Ausgesprochen bedeutsam ist die Schnelligkeit bei der Bereitstellung und dem Transfer von Informationen, beispielsweise der Abgleich von Kundenprofilen und den daraus ableitbaren
Produktpräferenzen in Verbindung mit der gleichzeitigen Überprüfung von Lagerbeständen und Produktverfügbarkeiten.
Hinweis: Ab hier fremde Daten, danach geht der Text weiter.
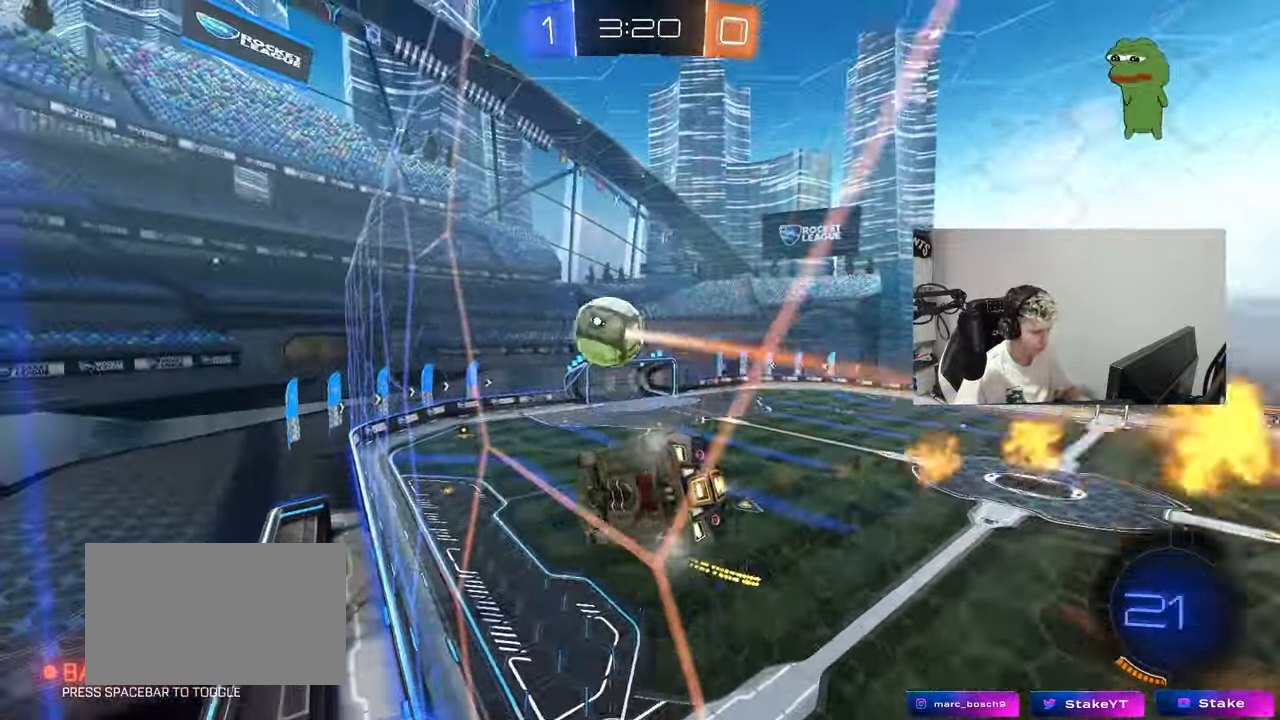
{"keys": ["a", "shift"], "mouse": ["right"], "mouse_move": "still", "events": [[167, "mouse_left", "up"], [400, "mouse_right", "down"], [400, "w", "up"], [500, "a", "down"], [500, "shift", "down"]]}
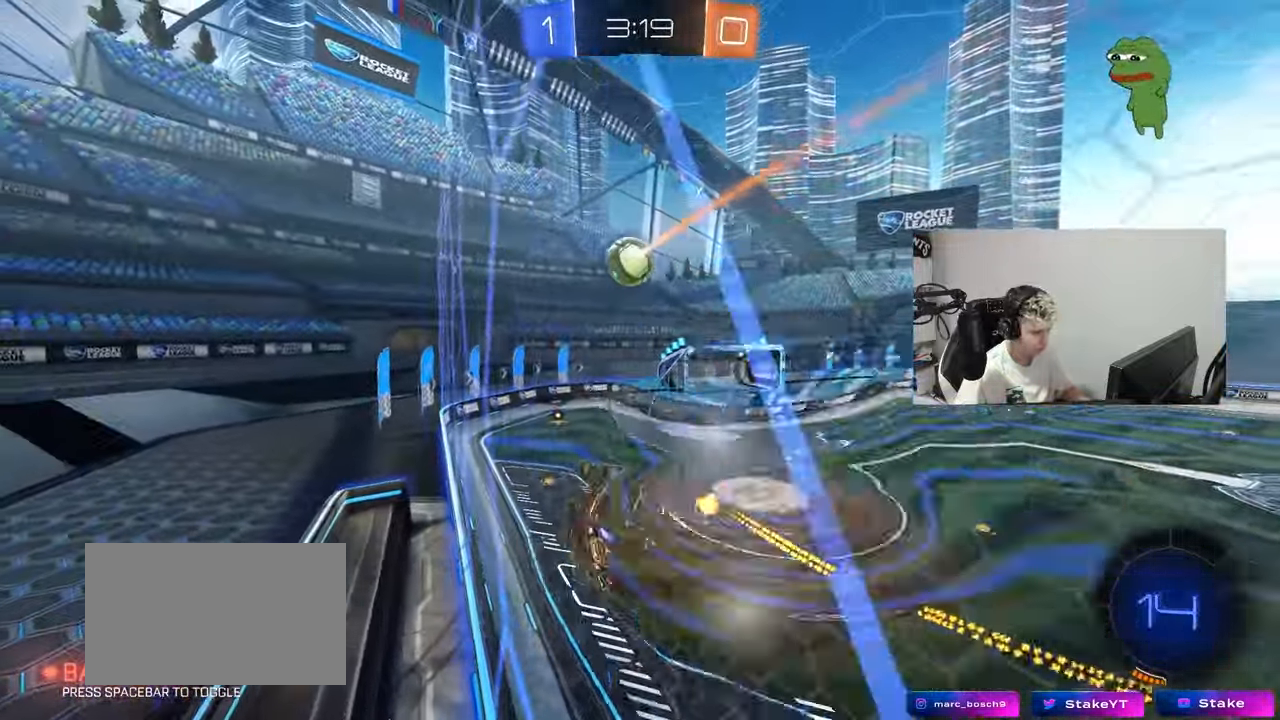
{"keys": ["d"], "mouse": [], "mouse_move": "still", "events": [[84, "mouse_left", "down"], [84, "s", "down"], [134, "mouse_right", "up"], [167, "mouse_left", "up"], [184, "shift", "up"], [284, "a", "up"], [284, "s", "up"], [468, "d", "down"]]}
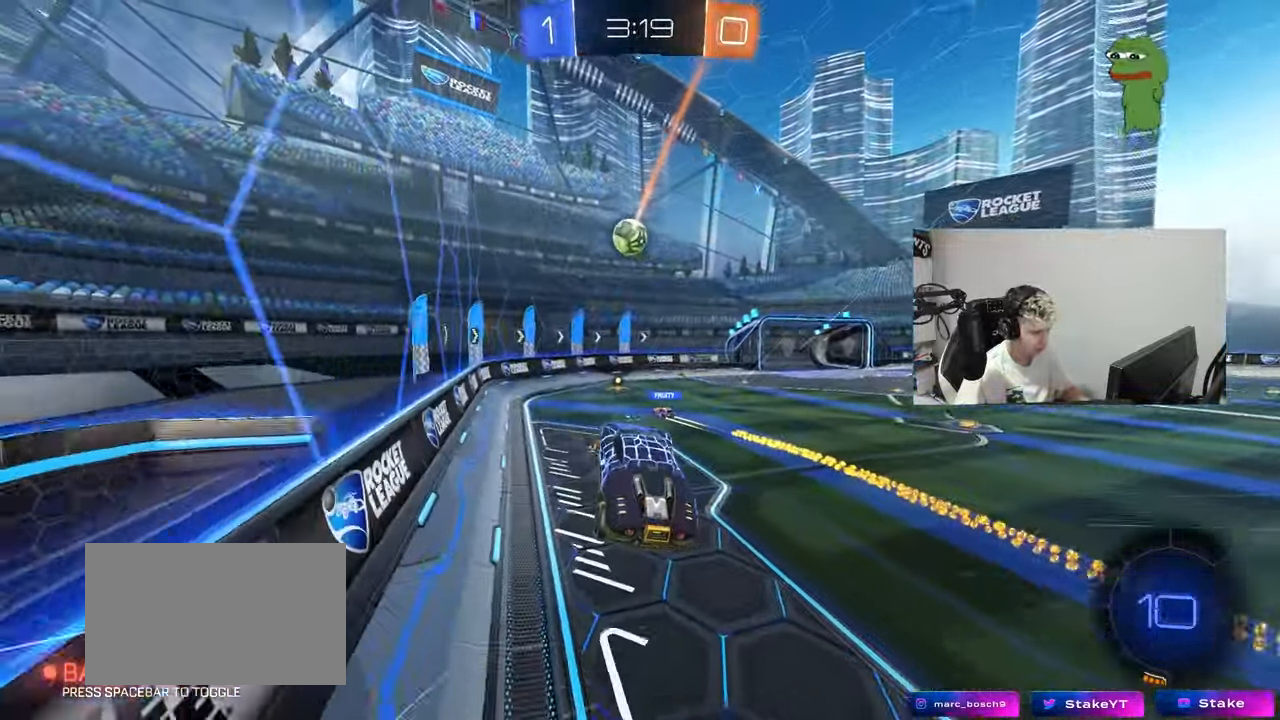
{"keys": ["d", "w"], "mouse": ["left"], "mouse_move": "still", "events": [[17, "d", "up"], [150, "w", "down"], [250, "mouse_right", "down"], [334, "d", "down"], [334, "mouse_left", "down"], [384, "mouse_right", "up"]]}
Durch die Echtzeit-Bereitstellung von Bedarfs- und Angebots-Daten kann ein Online- oder Multi-Channel-Handelsunternehmen Marktentwicklungen und das Nachfrageverhalten leichter antizipieren und zum eigenen Vorteil nutzen.
Dabei sollten ERP-Lösungen für den (Online-)Handel insbesondere folgende Aspekte unterstützen:
- Funktionen zur dynamischen Verbesserung des Omnichannel-Marketings
- Prädiktive Analyse von Kundenvorgängen und Marktentwicklungen
- Skalierung des Auftragsvolumens ohne Effizienzverluste
- Senkung der Lagerkosten durch Just-in-Time-Orders und Streckengeschäfte
- Standardisierung von Vertriebs- und Logistikprozessen
- Verbesserung von Produktvorschlägen auf Basis von vergleichbarem Kaufverhalten
- Reduzierung von Doppeleingaben und damit Redundanzen
- Verbesserung der Kundenzufriedenheit und des Einkaufserlebnisses
- KI-basierte Analyse von kaufmännischen Parametern in Echtzeit.
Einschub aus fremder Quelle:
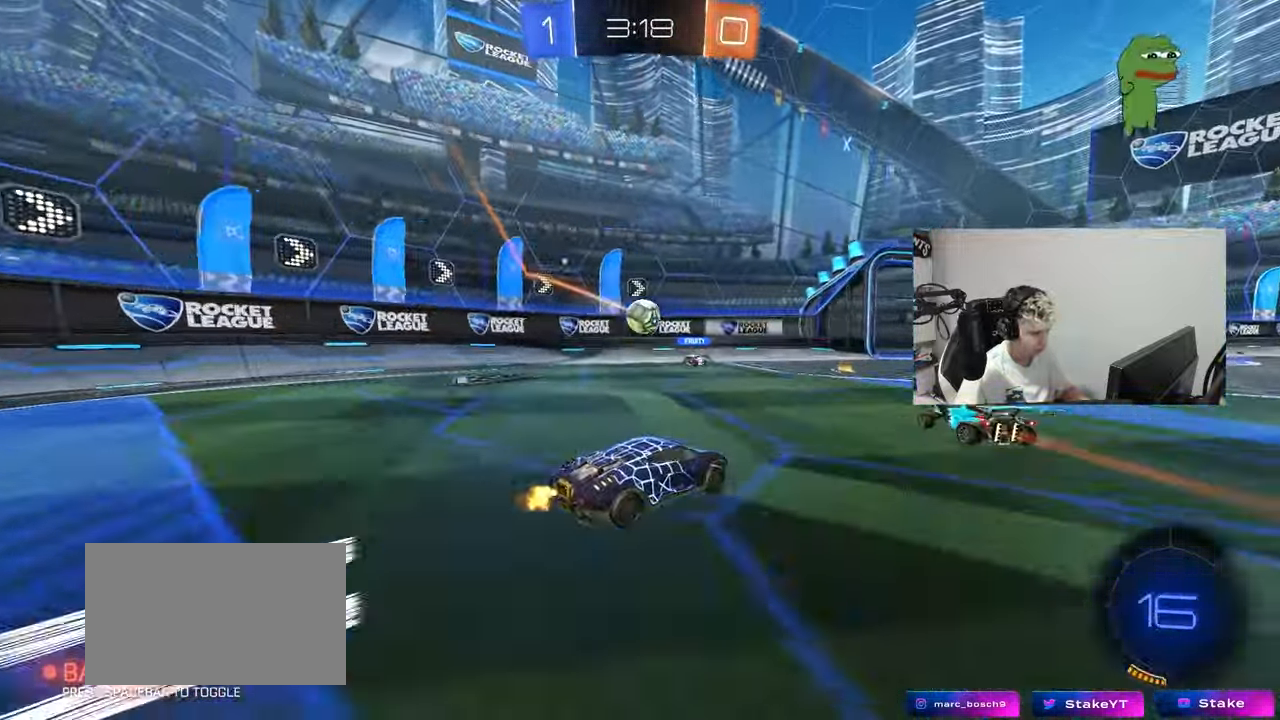
{"keys": ["w"], "mouse": [], "mouse_move": "still", "events": []}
SoftSelect geht davon aus, dass in 2024 bereits mehr als 75% aller E-Commerce-Trades über mobile Endgeräte abgewickelt werden. Das bedeutet, dass Unternehmen ihren Kunden auf allen Geräten das gleiche Kauferlebnis bieten müssen. Das lässt erahnen, dass auch rein monolithische ERP-Ansätze den wachsenden Anforderungen nach offenen, plattformübergreifenden und flexibel erweiterbaren Anwendungslandschaften kaum mehr gerecht werden können.
Zukunft des E-Commerce
Für B2C- und B2B-Unternehmen gewinnen vor allem die Bereiche Customer Experience, kundenpersonalisierte Ansprache auf allen Ebenen, Nachhaltigkeit und Umweltbewusstsein sowie die stetige Einbindung moderner Technologien weiter an Bedeutung. Das Verständnis von E-Commerce und die Verbesserung bzw. Präzisierung von Strategien dürften sich auch in den kommenden Jahren dynamisch weiterentwickeln und zu einer synergetischen Nutzung von Erkenntnissen aus den unterschiedlichsten Bereichen führen (Finance, Marketing, Social Media, Marketing, F&E). Dank der zunehmenden KI-basierten Vorhersageinformationen werden sich die Handelsunternehmen aber mehr auf proaktive Strategien konzentrieren können, um Kundenbedürfnisse besser erkennen und erfüllen zu können – nach Möglichkeit noch bevor der Kunde sein Bedürfnis für sich identifiziert und in Aktion tritt.
Autor: Michael Gottwald, Geschäftsführer des Hamburger Marktforschungs- und IT-Beratungshauses SoftSelect GmbH.